§ Testo scelto
Partenza con il piede giusto per il secondo giorno alla 77° Mostra del Cinema della Biennale di Venezia, giovedì 3 settembre. Due i film presentati alla stampa questa mattina e a raccogliere molti consensi è l’opera di denuncia della bosniaca Jasmila Žbanić, “Quo vadis, Aida?”, che ci riporta alla guerra nei Balcani negli anni ’90. Ancora, la francese Nicole Garcia è in gara al Lido un noir dei sentimenti, “Amants”. Fuori concorso sia il mediometraggio del regista spagnolo Pedro Almodóvar, “The Human Voice”, e l’action-thriller “Night in Paradise” del sudcoreano Hoon-Jung Park. Ecco il punto sulle proiezioni direttamente dal Lido con la Commissione nazionale valutazione film (Cnvf) e l’Agenzia SIR.

“Quo vadis, Aida?”
La scossa a Venezia77 arriva dall’autrice bosniaca Jasmila Žbanić con “Quo vadis, Aida?”, film denuncia sul massacro dei civili a Srebrenica nel 1995 sotto lo sguardo assente dei Caschi blu delle Nazioni Unite e dell’Europa tutta. La Žbanić, classe 1974, si è imposta a livello internazionale già nel 2006 con “Il segreto di Esma”, con cui ha vinto l’Orso d’oro al Festival di Berlino. “Quo vadis, Aida?” ci porta agli avvenimenti successi nel luglio del 1995, con la presa della città di Srebrenica da parte dell’esercito serbo e il rifugiarsi della popolazione bosniaca nel centro di accoglienza ONU. Il campo, al collasso, è conteso tra serbi e Caschi blu; una tensione che sfocia alla rovinosa uccisione di oltre 8mila tra giovani e adulti. Protagonista è Aida, una ex insegnante di inglese di origini bosniache che lavora come interprete per l’ONU. Aida è chiamata a far fronte al suo incarico e nel contempo a mettere in salvo la propria famiglia.

§ Compiti
#1 Nel testo sulla Mostra del Cinema di Venezia, cosa rende tesa la situazione nel campo ONU di Srebrenica e a cosa porta questa tensione? Rispondi in una o due frasi.
#2 Ripeti dal testo sulla Mostra del Cinema di Venezia il passo che comincia con "Partenza con il" e prosegue fino a "e l’Agenzia SIR.".

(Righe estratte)
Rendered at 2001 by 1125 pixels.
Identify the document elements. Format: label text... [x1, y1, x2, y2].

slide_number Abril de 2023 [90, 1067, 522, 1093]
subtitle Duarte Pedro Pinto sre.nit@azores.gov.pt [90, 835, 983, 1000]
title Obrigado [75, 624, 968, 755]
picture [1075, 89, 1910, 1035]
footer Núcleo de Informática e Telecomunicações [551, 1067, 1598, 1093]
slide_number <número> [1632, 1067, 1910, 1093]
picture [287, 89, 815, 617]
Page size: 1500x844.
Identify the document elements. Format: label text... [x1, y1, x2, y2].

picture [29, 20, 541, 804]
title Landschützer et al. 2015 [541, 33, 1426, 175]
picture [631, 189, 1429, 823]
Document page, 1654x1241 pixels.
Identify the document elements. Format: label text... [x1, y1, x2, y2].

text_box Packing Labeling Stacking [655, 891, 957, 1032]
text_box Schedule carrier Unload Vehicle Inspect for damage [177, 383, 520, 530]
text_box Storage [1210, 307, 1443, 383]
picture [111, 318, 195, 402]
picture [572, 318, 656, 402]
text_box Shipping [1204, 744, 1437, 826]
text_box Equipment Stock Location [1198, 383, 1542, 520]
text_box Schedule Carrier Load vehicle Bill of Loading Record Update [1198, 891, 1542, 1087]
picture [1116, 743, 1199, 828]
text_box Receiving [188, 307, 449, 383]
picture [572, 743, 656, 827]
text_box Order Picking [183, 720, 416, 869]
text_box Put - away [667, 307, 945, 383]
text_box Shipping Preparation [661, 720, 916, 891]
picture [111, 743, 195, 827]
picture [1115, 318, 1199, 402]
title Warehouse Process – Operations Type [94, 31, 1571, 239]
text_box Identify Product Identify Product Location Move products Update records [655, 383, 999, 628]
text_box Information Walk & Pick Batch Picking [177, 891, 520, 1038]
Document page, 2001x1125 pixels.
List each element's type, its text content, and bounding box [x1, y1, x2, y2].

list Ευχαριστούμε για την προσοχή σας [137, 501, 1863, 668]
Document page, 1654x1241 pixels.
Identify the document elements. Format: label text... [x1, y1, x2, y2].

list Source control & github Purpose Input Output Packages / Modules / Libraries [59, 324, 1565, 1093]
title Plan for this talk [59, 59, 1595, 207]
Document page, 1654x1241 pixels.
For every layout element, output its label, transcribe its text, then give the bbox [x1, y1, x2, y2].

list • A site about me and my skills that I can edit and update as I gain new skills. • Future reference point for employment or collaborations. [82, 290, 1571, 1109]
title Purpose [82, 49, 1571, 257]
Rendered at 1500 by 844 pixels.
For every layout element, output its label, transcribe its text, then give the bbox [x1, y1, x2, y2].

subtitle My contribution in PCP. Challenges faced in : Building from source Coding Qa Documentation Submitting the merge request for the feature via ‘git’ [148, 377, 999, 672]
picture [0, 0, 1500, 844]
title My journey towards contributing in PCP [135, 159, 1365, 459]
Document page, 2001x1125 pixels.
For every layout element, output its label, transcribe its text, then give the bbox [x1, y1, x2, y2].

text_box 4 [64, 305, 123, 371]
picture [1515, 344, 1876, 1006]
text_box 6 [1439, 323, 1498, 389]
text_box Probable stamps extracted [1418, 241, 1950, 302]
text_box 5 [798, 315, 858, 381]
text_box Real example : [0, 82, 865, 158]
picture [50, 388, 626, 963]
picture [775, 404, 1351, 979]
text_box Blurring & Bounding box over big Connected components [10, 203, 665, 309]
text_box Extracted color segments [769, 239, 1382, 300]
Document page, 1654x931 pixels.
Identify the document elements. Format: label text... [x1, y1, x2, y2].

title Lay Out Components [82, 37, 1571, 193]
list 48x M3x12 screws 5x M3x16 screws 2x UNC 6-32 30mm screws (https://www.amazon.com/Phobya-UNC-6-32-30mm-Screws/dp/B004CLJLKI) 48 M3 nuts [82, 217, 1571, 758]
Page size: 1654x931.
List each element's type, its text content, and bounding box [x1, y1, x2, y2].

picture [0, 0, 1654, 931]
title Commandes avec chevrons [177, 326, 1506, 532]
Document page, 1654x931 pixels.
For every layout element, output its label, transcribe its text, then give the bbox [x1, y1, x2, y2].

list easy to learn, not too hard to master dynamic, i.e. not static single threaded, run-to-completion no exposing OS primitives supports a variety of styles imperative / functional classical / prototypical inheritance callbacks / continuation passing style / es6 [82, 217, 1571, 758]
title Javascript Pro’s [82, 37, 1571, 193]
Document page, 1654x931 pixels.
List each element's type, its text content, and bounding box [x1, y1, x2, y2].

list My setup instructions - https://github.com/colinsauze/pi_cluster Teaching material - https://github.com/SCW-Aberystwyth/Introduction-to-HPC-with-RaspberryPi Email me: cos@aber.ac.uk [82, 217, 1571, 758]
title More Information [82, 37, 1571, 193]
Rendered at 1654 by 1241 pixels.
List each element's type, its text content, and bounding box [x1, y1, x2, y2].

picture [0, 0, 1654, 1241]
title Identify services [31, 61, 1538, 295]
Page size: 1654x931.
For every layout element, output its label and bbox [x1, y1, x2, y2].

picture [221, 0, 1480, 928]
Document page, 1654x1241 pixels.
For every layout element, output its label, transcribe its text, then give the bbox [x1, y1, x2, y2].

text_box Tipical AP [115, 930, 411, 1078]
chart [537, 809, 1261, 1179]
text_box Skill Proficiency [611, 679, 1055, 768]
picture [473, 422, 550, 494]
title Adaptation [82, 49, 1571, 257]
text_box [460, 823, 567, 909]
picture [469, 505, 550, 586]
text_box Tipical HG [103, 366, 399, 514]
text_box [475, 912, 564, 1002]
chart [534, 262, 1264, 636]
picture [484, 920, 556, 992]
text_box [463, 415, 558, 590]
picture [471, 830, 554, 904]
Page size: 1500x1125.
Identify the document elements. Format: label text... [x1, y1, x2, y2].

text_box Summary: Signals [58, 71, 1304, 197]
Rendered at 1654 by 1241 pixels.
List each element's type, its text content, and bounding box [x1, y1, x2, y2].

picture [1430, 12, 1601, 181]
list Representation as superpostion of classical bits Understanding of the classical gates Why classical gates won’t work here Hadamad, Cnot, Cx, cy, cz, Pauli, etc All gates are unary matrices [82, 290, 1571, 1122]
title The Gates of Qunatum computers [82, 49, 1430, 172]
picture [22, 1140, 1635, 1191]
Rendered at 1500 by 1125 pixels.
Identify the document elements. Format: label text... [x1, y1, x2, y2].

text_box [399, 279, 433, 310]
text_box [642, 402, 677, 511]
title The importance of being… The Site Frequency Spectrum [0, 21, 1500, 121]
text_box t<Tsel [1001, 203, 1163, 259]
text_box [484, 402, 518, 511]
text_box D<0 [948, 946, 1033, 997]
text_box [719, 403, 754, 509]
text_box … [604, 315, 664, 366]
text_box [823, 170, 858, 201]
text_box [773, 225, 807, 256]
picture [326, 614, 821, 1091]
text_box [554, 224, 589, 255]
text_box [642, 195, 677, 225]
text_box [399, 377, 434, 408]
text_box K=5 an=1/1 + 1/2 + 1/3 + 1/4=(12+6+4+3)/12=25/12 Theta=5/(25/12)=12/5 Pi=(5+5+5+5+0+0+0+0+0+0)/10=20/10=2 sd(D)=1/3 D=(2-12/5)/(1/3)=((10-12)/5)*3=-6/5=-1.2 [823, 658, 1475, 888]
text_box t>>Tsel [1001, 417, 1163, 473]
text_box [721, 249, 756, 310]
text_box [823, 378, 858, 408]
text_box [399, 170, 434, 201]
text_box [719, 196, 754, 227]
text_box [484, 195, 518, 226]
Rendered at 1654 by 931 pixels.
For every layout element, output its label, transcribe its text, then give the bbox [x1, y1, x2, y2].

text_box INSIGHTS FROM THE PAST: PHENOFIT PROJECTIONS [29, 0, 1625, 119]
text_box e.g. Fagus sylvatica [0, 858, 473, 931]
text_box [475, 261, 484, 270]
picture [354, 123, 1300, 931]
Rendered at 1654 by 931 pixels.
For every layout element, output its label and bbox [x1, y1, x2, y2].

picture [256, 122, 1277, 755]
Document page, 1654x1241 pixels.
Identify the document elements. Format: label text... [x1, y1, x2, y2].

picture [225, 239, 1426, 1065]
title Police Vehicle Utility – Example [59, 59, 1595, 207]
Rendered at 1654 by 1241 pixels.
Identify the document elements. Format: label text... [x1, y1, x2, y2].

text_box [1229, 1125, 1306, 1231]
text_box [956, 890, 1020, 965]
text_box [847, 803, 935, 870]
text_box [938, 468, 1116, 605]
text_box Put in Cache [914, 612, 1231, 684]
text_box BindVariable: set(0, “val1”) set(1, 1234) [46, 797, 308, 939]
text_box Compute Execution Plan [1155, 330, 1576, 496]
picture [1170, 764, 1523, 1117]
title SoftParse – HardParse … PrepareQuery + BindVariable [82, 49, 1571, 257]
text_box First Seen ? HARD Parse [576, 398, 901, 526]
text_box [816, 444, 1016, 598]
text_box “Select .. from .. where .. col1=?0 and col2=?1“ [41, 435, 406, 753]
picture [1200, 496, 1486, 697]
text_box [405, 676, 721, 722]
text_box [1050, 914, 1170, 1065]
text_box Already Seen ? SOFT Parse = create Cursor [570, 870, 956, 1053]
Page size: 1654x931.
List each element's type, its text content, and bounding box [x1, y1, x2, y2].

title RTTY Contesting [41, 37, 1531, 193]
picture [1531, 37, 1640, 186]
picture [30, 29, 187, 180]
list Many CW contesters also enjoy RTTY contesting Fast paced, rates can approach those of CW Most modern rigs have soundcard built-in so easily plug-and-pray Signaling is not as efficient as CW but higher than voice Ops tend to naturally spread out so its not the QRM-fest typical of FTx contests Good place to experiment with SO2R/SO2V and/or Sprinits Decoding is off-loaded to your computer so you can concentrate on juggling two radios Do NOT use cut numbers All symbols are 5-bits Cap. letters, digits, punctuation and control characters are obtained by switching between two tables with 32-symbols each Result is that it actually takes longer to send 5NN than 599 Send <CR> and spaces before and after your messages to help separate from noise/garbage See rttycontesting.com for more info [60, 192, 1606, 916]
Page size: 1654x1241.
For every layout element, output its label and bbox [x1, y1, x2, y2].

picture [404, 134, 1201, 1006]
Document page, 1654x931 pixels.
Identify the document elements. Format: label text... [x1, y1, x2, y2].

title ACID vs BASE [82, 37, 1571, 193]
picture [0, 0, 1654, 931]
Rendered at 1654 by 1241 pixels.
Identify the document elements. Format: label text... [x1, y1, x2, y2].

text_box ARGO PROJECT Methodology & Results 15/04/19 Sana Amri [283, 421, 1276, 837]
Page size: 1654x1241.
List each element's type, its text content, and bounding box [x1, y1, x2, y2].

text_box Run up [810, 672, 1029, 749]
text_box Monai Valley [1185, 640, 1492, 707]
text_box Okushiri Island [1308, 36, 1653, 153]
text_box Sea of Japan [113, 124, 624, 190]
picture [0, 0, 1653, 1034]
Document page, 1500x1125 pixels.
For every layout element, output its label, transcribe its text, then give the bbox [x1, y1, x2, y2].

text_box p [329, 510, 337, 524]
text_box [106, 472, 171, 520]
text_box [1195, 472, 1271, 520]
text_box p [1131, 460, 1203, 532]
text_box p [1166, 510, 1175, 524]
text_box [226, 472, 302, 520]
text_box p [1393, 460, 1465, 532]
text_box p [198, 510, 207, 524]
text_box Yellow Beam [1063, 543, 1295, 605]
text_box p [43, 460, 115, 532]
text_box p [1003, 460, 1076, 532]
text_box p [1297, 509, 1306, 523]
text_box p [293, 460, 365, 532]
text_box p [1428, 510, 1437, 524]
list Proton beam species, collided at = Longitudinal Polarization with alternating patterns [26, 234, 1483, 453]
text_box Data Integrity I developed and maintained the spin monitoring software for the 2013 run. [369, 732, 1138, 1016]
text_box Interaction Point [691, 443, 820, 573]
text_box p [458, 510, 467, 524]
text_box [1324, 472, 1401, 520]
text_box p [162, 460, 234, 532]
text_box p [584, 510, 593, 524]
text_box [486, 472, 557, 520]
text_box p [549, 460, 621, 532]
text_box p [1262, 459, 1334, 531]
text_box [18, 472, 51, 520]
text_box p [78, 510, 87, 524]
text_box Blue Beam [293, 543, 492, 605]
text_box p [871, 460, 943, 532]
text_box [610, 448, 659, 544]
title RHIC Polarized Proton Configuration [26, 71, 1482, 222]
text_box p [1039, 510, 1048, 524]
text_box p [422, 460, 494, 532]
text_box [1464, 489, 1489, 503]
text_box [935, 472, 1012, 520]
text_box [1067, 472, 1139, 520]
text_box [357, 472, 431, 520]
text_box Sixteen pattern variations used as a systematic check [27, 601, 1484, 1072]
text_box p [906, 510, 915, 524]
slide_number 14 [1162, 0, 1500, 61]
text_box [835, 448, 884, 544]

§ Risposte
#1 Il campo, ormai al collasso, è conteso tra serbi e Caschi blu. Questa tensione sfocia nella rovinosa uccisione di oltre 8mila tra giovani e adulti.

#2
Partenza con il piede giusto per il secondo giorno alla 77° Mostra del Cinema della Biennale di Venezia, giovedì 3 settembre. Due i film presentati alla stampa questa mattina e a raccogliere molti consensi è l’opera di denuncia della bosniaca Jasmila Žbanić, “Quo vadis, Aida?”, che ci riporta alla guerra nei Balcani negli anni ’90. Ancora, la francese Nicole Garcia è in gara al Lido un noir dei sentimenti, “Amants”. Fuori concorso sia il mediometraggio del regista spagnolo Pedro Almodóvar, “The Human Voice”, e l’action-thriller “Night in Paradise” del sudcoreano Hoon-Jung Park. Ecco il punto sulle proiezioni direttamente dal Lido con la Commissione nazionale valutazione film (Cnvf) e l’Agenzia SIR.